WINE company Orlando has been accused of fattening its margins at the expense of winegrape growers.

Massively reduced indicative prices across many varieties drew the ire of Murray Valley Winegrape Growers chief executive Mike Stone, who said the prices indicated were unsustainable.

"The drop of 30 per cent in chardonnay, while expected, seems to have flowed through to other white varieties which was most unexpected and unwarranted . . . those varieties are experiencing strong demand," Mr Stone said.

"It doesn't follow."

Asked if the drop in prices offered by Orlando was aimed at fattening the margins of the wine company, Mr Stone said: "That would seem to be a fair assumption".

The price indicated for chardonnay has dropped from $521 to $300 a tonne, while cabernet sauvignon and shiraz prices were down from about $640 a tonne this year to an indicated $500 next year.

Merlot was down from $598 a tonne in 2008 to an indicative price of $450.

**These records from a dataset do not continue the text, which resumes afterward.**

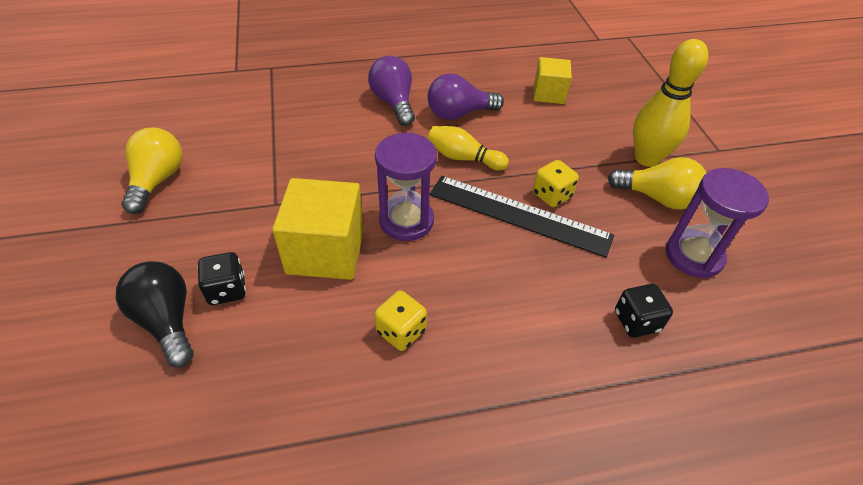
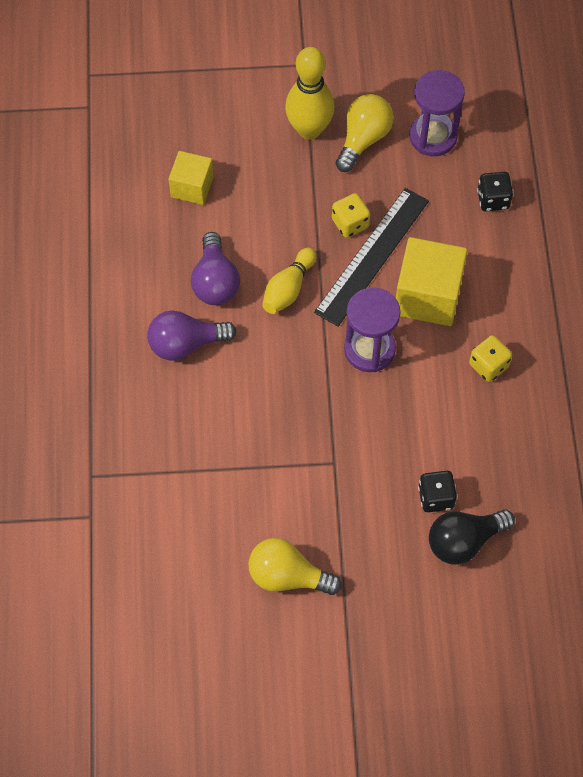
camera: 80 degrees left, 15 degrees up
(325, 251) = (399, 419): yellow cube -> yellow cube (428, 296)

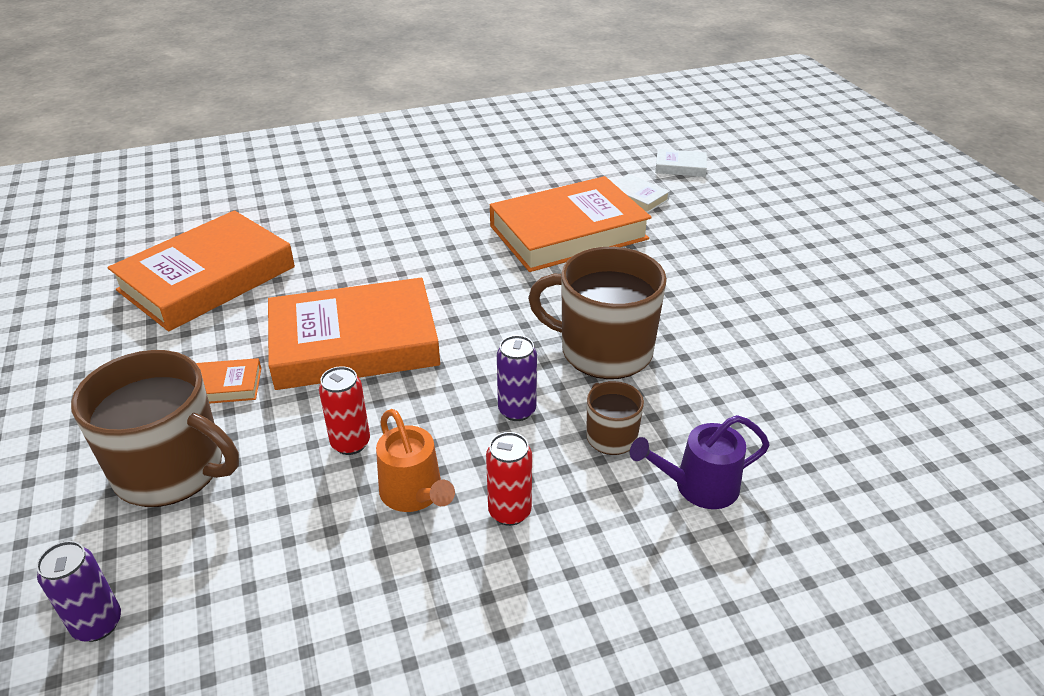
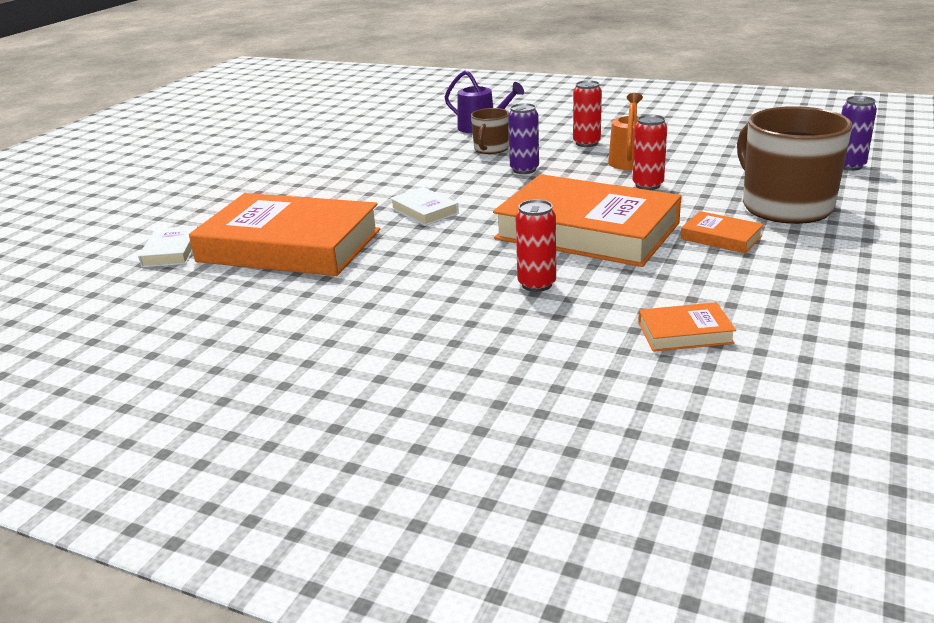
camera: 135 degrees left, 10 degrees down
(207, 278) = (685, 333): orange book -> orange book, size x0.42
(342, 274) = (536, 284): none -> red can
(604, 350) = (423, 176): brown mug -> none
(680, 167) = (67, 262): white book -> white book (424, 211)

Semignon was worth $472 a tonne in 2008 but next year Orlando expect it to fetch $400, sauvignon blanc dropped from $672 a tonne to an expected $550, and pinot grigio also took a big hit, down from $704 a tonne to an expected $550.

The drop in red wine prices was also "hard to justify" according to Mr Stone.

"We would urge growers to contact the company and let them know (they disagree with the prices indicated)," Mr Stone said.

"There's no reason to take that if they think the prices are too low."